### [Assignment]
Write out the data again exactly, skipping every picture.

Saved data entries:

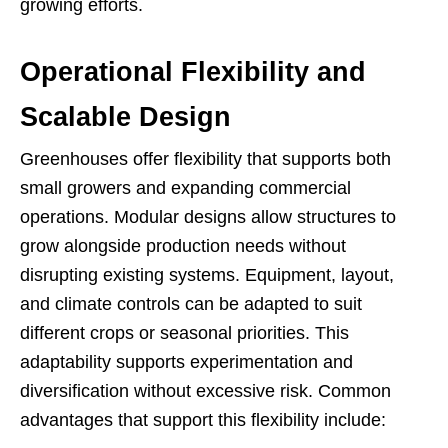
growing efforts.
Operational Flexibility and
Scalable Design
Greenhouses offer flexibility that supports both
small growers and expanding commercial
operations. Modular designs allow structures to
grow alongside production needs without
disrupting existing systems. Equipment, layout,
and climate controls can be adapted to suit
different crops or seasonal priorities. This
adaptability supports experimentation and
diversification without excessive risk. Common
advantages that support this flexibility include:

### [Exercise answer]
growing efforts.
Operational Flexibility and
Scalable Design
Greenhouses offer flexibility that supports both
small growers and expanding commercial
operations. Modular designs allow structures to
grow alongside production needs without
disrupting existing systems. Equipment, layout,
and climate controls can be adapted to suit
different crops or seasonal priorities. This
adaptability supports experimentation and
diversification without excessive risk. Common
advantages that support this flexibility include:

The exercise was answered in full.